The results from these studies are the first to quantify the effects of impulsive sounds on fishes. They are also the first that can provide science-based data useful for developing criteria for impulsive sources. The results also define an onset of injury in Chinook salmon at an SELcum of over 210 dB re 1µPa2
∙s derived from 960 strikes and SELss of 180 dB re 1µPa2 ∙s. At these
levels, most of the other species were still showing moderate to mortal injuries. It wasn’t until the SELcum was 207 re 1µPa2 ∙s that the other species had comparable injury scores to the Chinook salmon, suggesting other species may be a small amount more sensitive and might have a lower threshold. It is important to note the metrics used to define threshold include the number
of strikes and the SELss levels that yield the SELcum values.
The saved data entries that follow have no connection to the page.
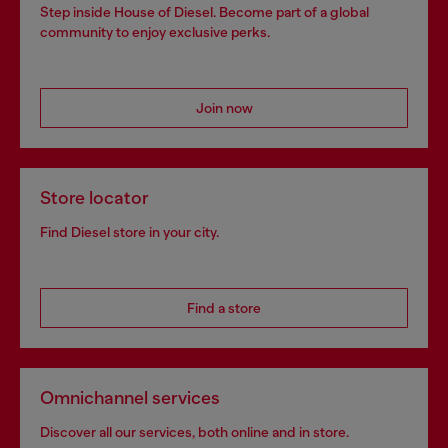
Step inside House of Diesel. Become part of a global
community to enjoy exclusive perks.
Join now
Store locator
Find Diesel store in your city.
Find a store
Omnichannel services
Discover all our services, both online and in store.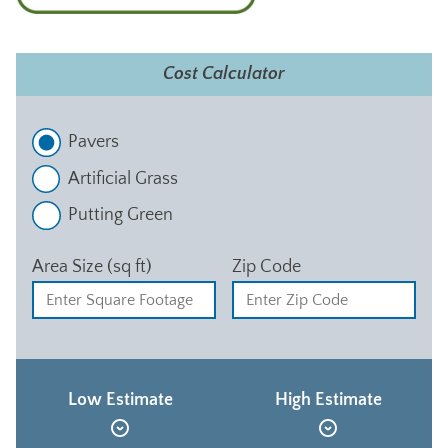
Cost Calculator
Pavers
Artificial Grass
Putting Green
Area Size (sq ft)
Zip Code
Low Estimate
High Estimate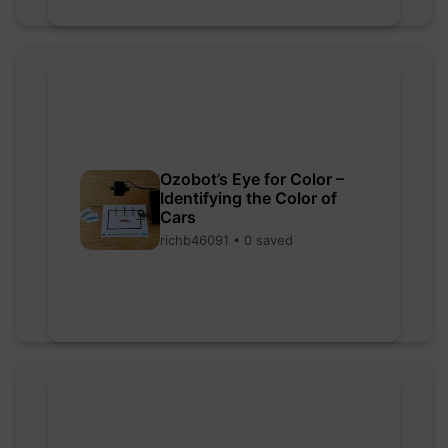
Ozobot’s Eye for Color –
Identifying the Color of
Cars
richb46091 • 0 saved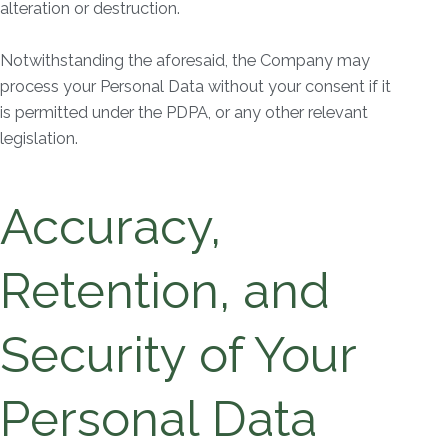
alteration or destruction.
Notwithstanding the aforesaid, the Company may
process your Personal Data without your consent if it
is permitted under the PDPA, or any other relevant
legislation.
Accuracy,
Retention, and
Security of Your
Personal Data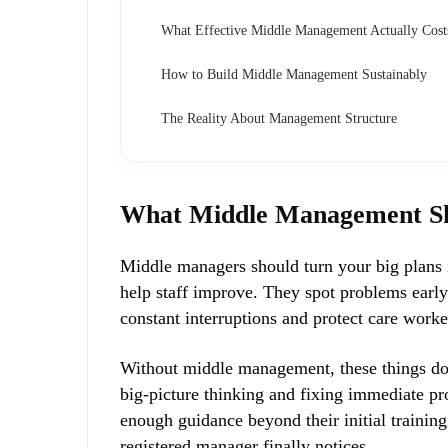
What Effective Middle Management Actually Cost
How to Build Middle Management Sustainably
The Reality About Management Structure
What Middle Management Sh
Middle managers should turn your big plans i
help staff improve. They spot problems earl
constant interruptions and protect care worke
Without middle management, these things do
big-picture thinking and fixing immediate p
enough guidance beyond their initial trainin
registered manager finally notices.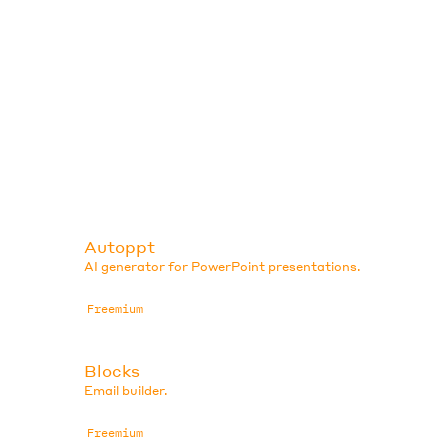
Autoppt
AI generator for PowerPoint presentations.
Freemium
Blocks
Email builder.
Freemium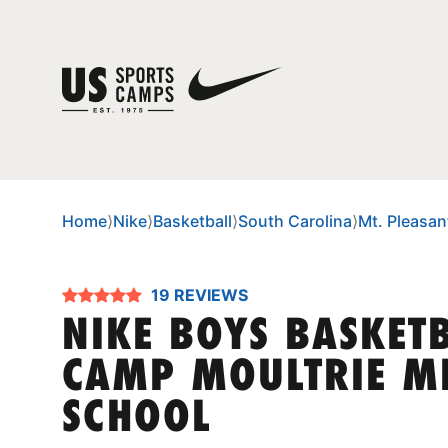
Home
⟩
Nike
⟩
Basketball
⟩
South Carolina
⟩
Mt. Pleasan
19 REVIEWS
NIKE BOYS BASKET
CAMP MOULTRIE M
SCHOOL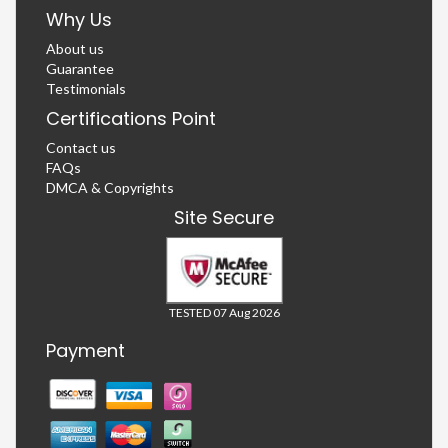
Why Us
About us
Guarantee
Testimonials
Certifications Point
Contact us
FAQs
DMCA & Copyrights
Site Secure
TESTED 07 Aug 2026
Payment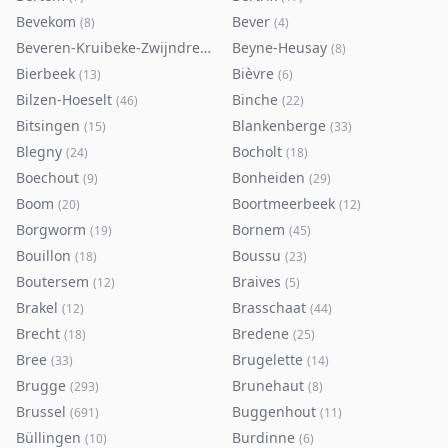
Bevekom
Bever
(
8
)
(
4
)
Beveren-Kruibeke-Zwijndrecht
Beyne-Heusay
(
116
)
(
8
)
Bierbeek
Bièvre
(
13
)
(
6
)
Bilzen-Hoeselt
Binche
(
46
)
(
22
)
Bitsingen
Blankenberge
(
15
)
(
33
)
Blegny
Bocholt
(
24
)
(
18
)
Boechout
Bonheiden
(
9
)
(
29
)
Boom
Boortmeerbeek
(
20
)
(
12
)
Borgworm
Bornem
(
19
)
(
45
)
Bouillon
Boussu
(
18
)
(
23
)
Boutersem
Braives
(
12
)
(
5
)
Brakel
Brasschaat
(
12
)
(
44
)
Brecht
Bredene
(
18
)
(
25
)
Bree
Brugelette
(
33
)
(
14
)
Brugge
Brunehaut
(
293
)
(
8
)
Brussel
Buggenhout
(
691
)
(
11
)
Büllingen
Burdinne
(
10
)
(
6
)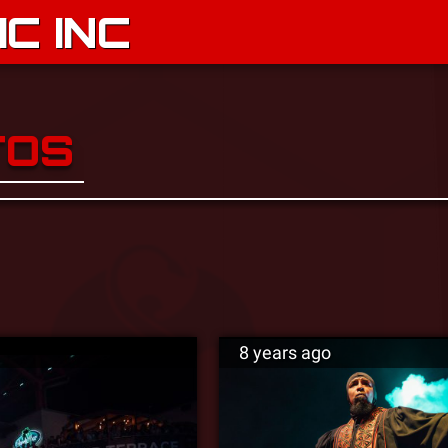
C INC
TOS
8 years ago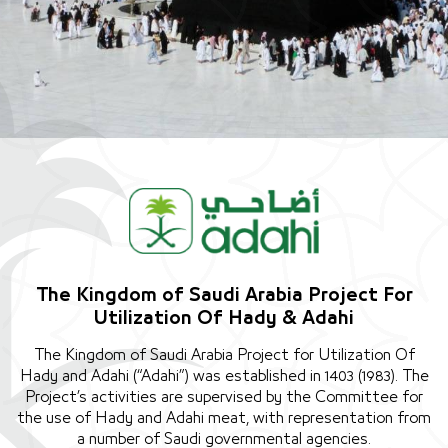
The Kingdom of Saudi Arabia Project For
Utilization Of Hady & Adahi
The Kingdom of Saudi Arabia Project for Utilization Of
Hady and Adahi (“Adahi”) was established in 1403 (1983). The
Project’s activities are supervised by the Committee for
the use of Hady and Adahi meat, with representation from
a number of Saudi governmental agencies.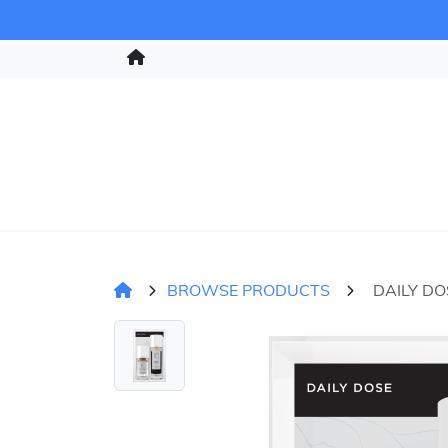
BROWSE PRODUCTS
DAILY DO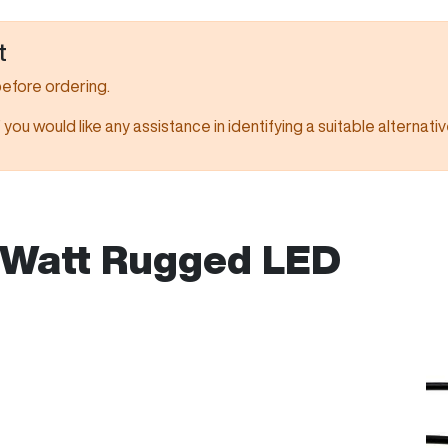
t
before ordering.
f you would like any assistance in identifying a suitable alternativ
Watt Rugged LED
Major conclusions of this study are that: (a) For all species studied, onset of barotrauma effects did not occur until the SELcum was substantially above the current interim regulations. (b) Barotrauma injuries were not observed in a species without a swim bladder (hogchoker). (c) There were differences in the sound exposure level at which barotrauma appeared in fish. In the most sensitive tested species barotrauma was seen at an SELcum of 207 dB re 1 µPa2 ·s yielded from SELss 177 dB re 1 µPa2 ·s and 960 strikes. (d) The important metrics used to define the impulsive exposure incorporate how the energy accumulated. Three recommended metrics are: SELcum, SELss and the number of strikes. (e) Effects from exposure to pile driving sounds appear
to be consistent across species, even when there are substantial differences in fish morphology, including in both physostomous and physoclistous fishes.